= Francis Mezger =

Francis Mezger (25 October 1632 - 11 December 1701) was an Austrian Benedictine academic and writer, of St. Peter's Archabbey, Salzburg.

==Life==
Mezger was born at Ingolstadt. He took vows in 1651, and was ordained priest in 1657. He taught philosophy at the University of Salzburg in 1659, and became regent of the convictus and secretary of the university in 1661. He taught philosophy again from 1663 to 1665; and then moral theology until 1668.

From 1669 to 1688 he taught various branches at the Bavarian monastery of Ettal and at his own monastery. From 1688 until his death he was master of novices and director of clerics at his monastery. He died at Salzburg.

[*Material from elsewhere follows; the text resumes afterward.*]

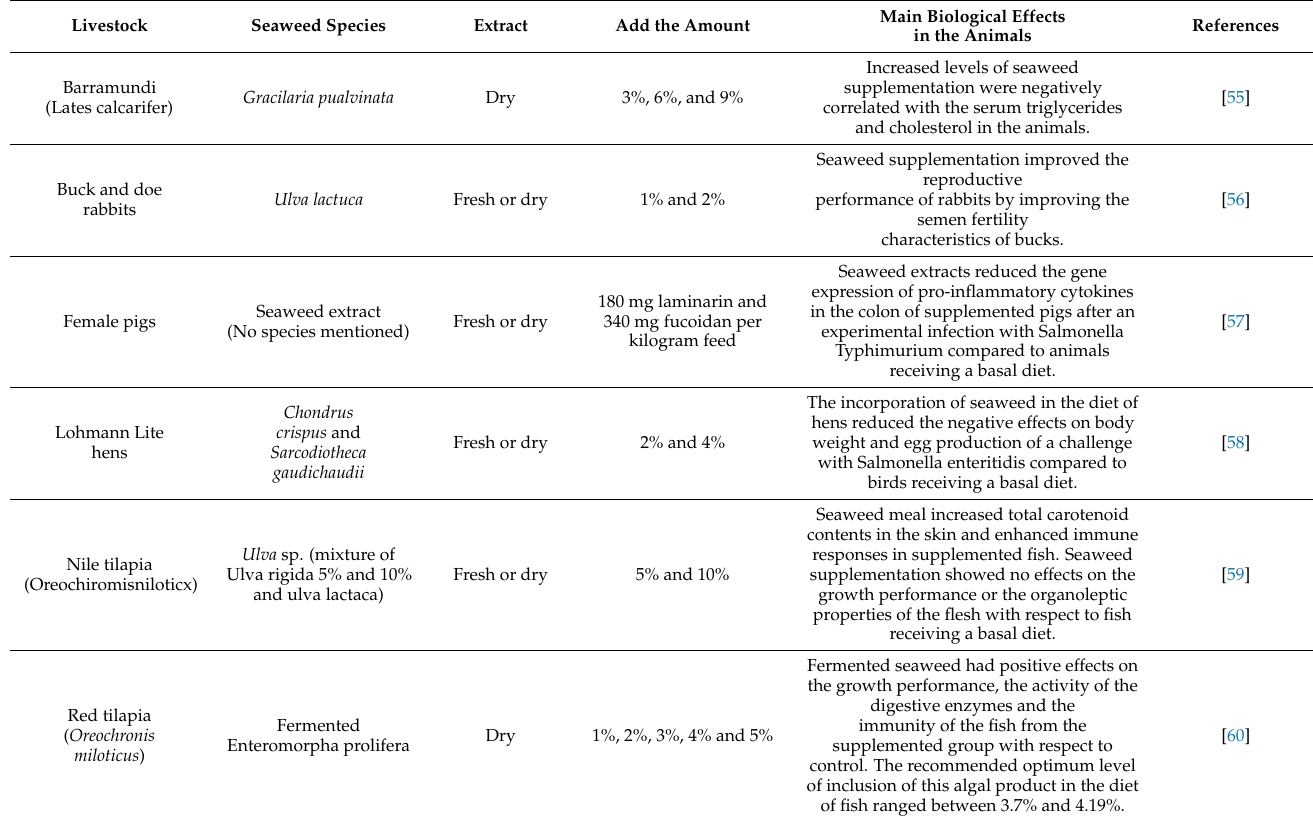
Table 2. Application of macroalgae in animal feeds and its effect on product quality.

He wrote the following philosophical treatises:

- "Philosophia rationalis rationibus explicata" (Salzburg, 1660);
- "Anima rationibus philosophicis animata et explicata" (ib., 1661);
- "Philosophia naturals rationibus naturalibus elucidata" (ib., 1661);
- "Manuale philosophicum" (ib., 1665);
- "Homomicrocosmus" (ib., 1665).

The following are some of his translations:
- "Philosophia sacra" (ib., 1678), from the French of the Parisian Capuchin Ivo;
- "Heiliges Benediktiner-Jahr" (2 volumes, Munich 1690), from the Latin;
- "Dioptra politices religiosæ" (Salzburg, 1694), and "Exercitia spiritualia" (ib., 1693), both from the French of the Maurist Joachim le Contat;
- "Succinctæ meditationes christianæ" (4 vols., ib., 1695), from the French of the Maurist Claude Martin;
- "Via regia studiosæ juventutis ad veram sapientiam" (Frankfort, 1699), from the Italian; and a few others.